§ **Aim of the exercise**
Copy only the lines between the one containing "Unknown, 2018: 2.77 -> 3.2" and the end of the records, both included, leaving out pictures.

§ **Material for this task**
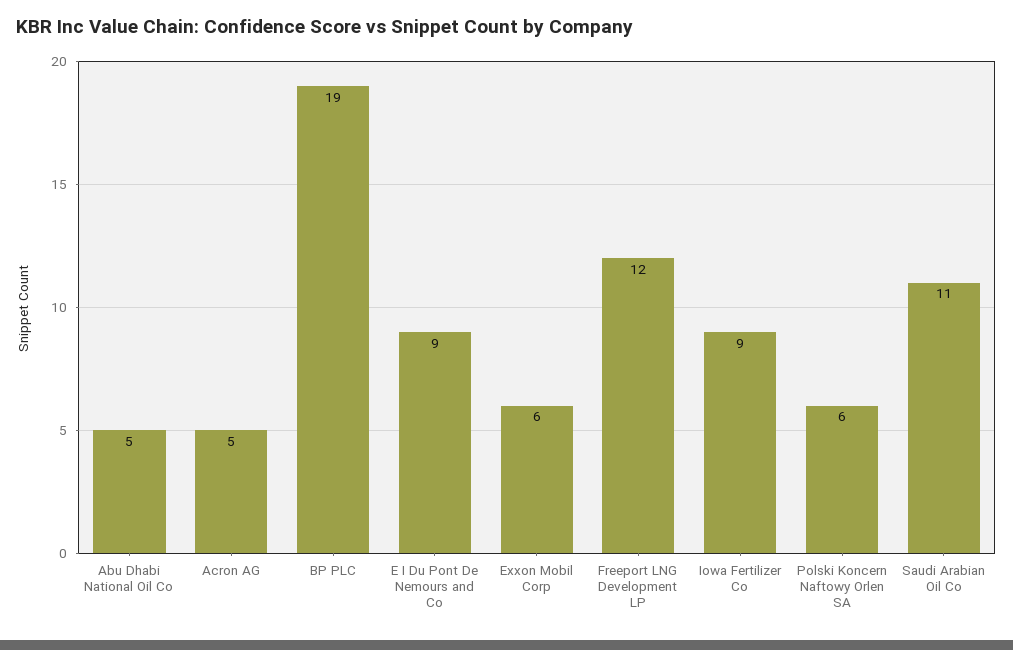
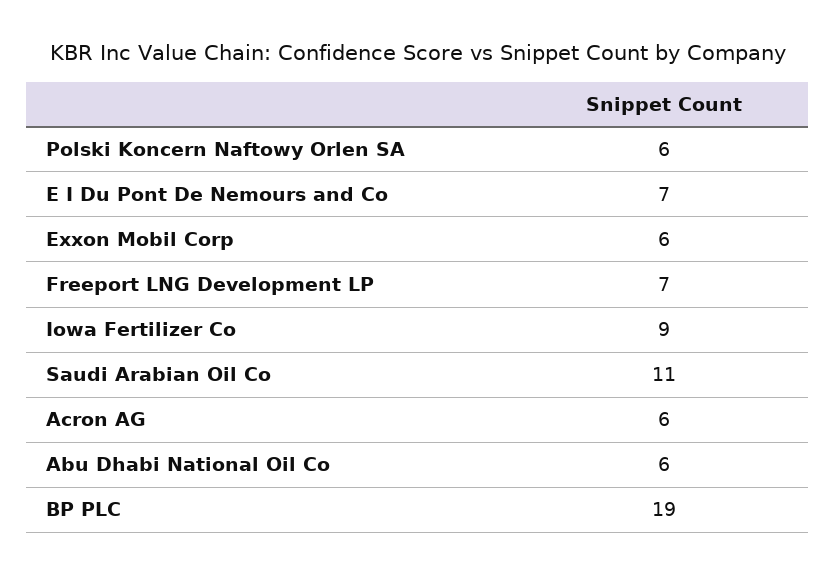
Abu Dhabi National Oil Co: 5 -> 6
Acron AG: 5 -> 6
E I Du Pont De Nemours and Co: 9 -> 7
Freeport LNG Development LP: 12 -> 7

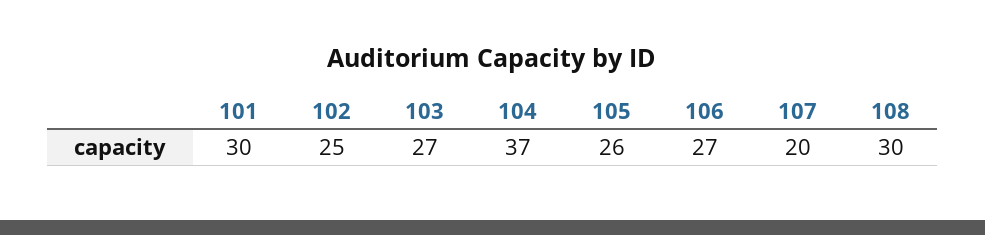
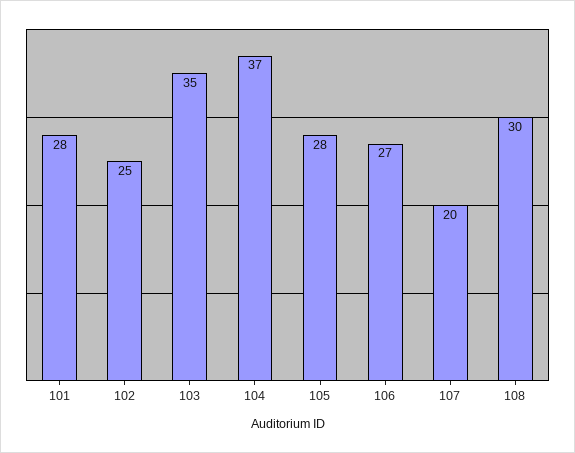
101: 30 -> 28
103: 27 -> 35
105: 26 -> 28

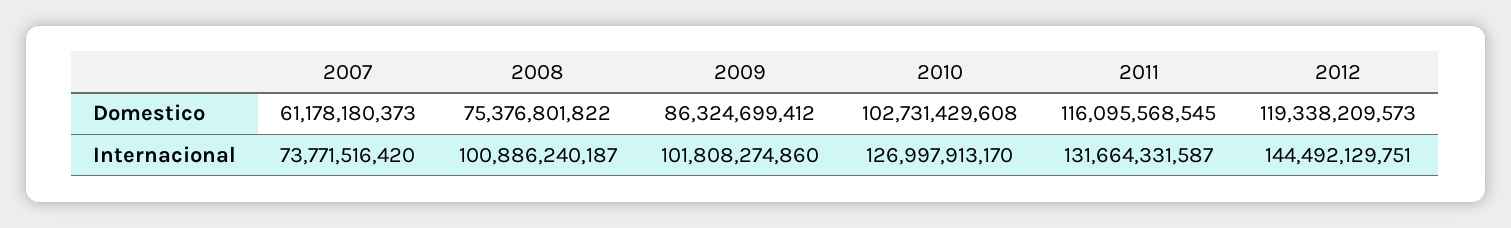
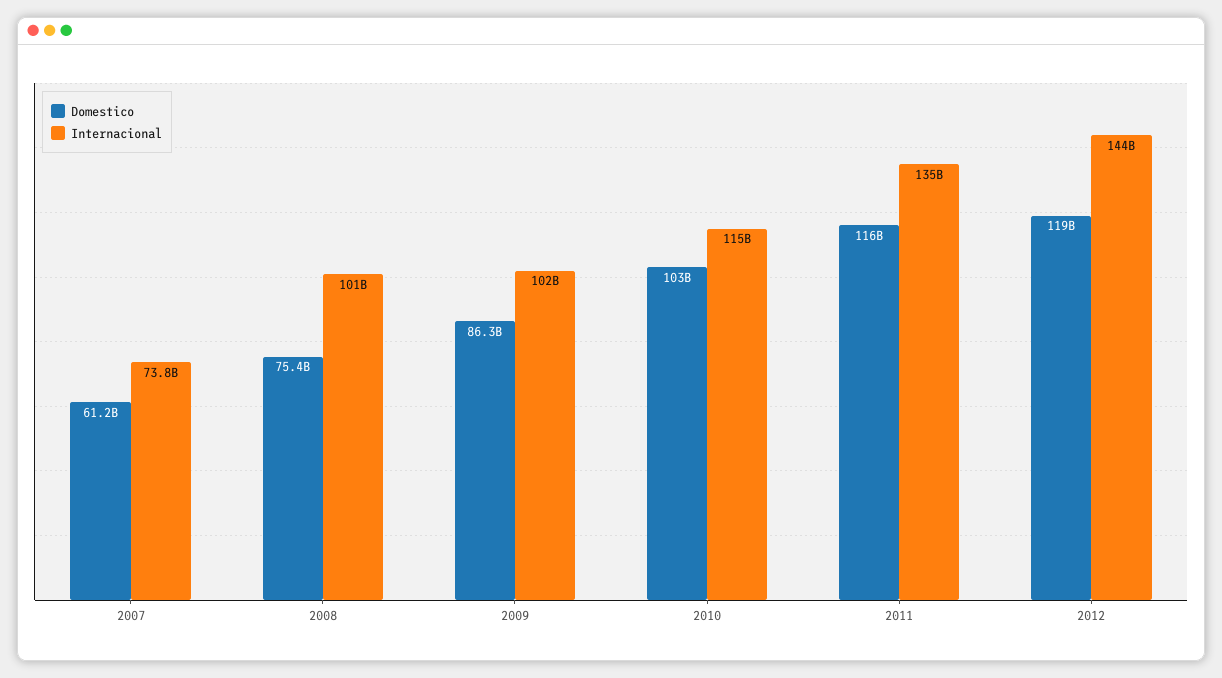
Internacional, 2010: 126997913170 -> 115000000000
Internacional, 2011: 131664331587 -> 135000000000

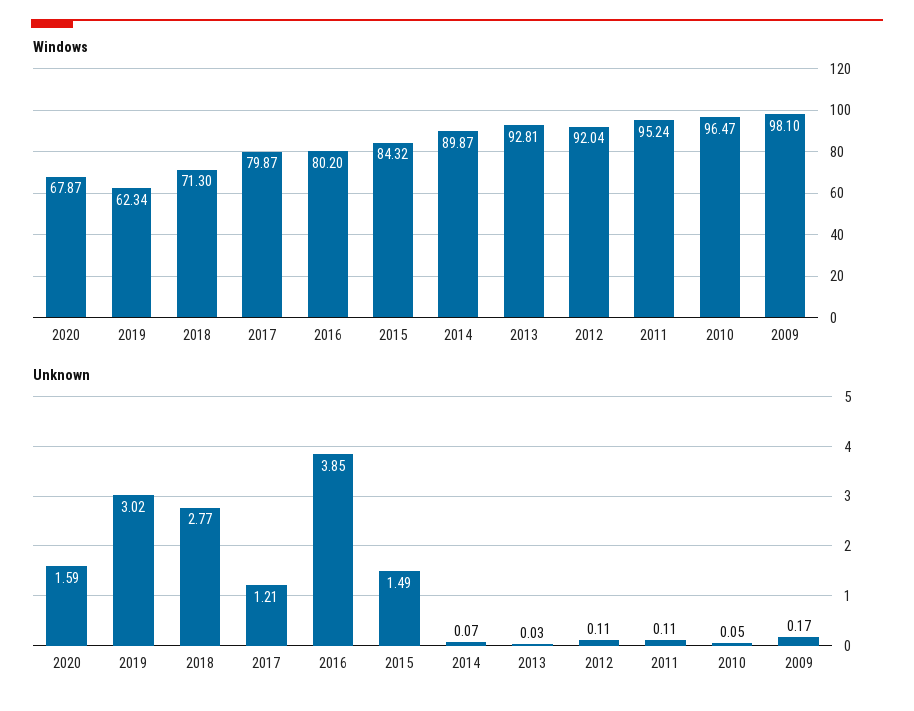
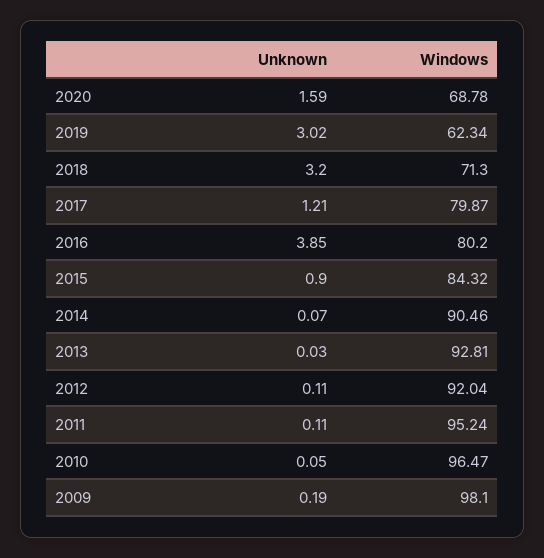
Windows, 2020: 67.87 -> 68.78
Windows, 2014: 89.87 -> 90.46
Unknown, 2018: 2.77 -> 3.2
Unknown, 2015: 1.49 -> 0.9
Unknown, 2009: 0.17 -> 0.19

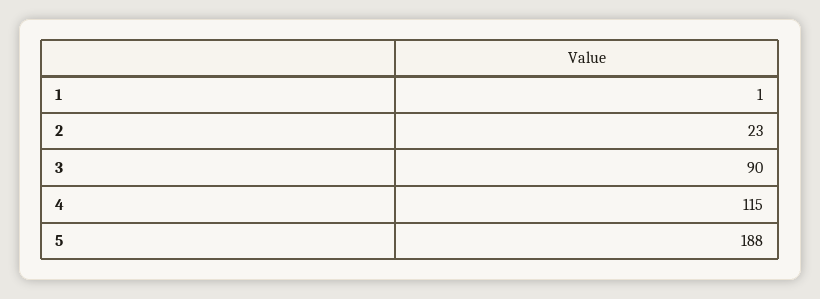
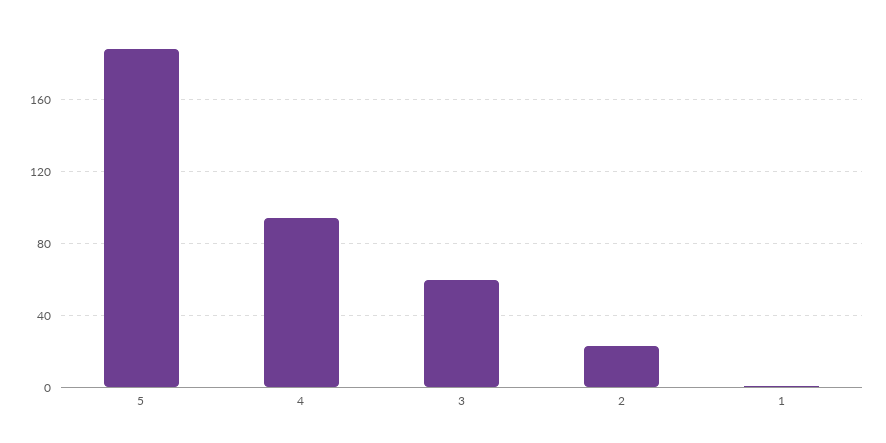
3: 90 -> 60
4: 115 -> 95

§ **Your solution**
Unknown, 2018: 2.77 -> 3.2
Unknown, 2015: 1.49 -> 0.9
Unknown, 2009: 0.17 -> 0.19

3: 90 -> 60
4: 115 -> 95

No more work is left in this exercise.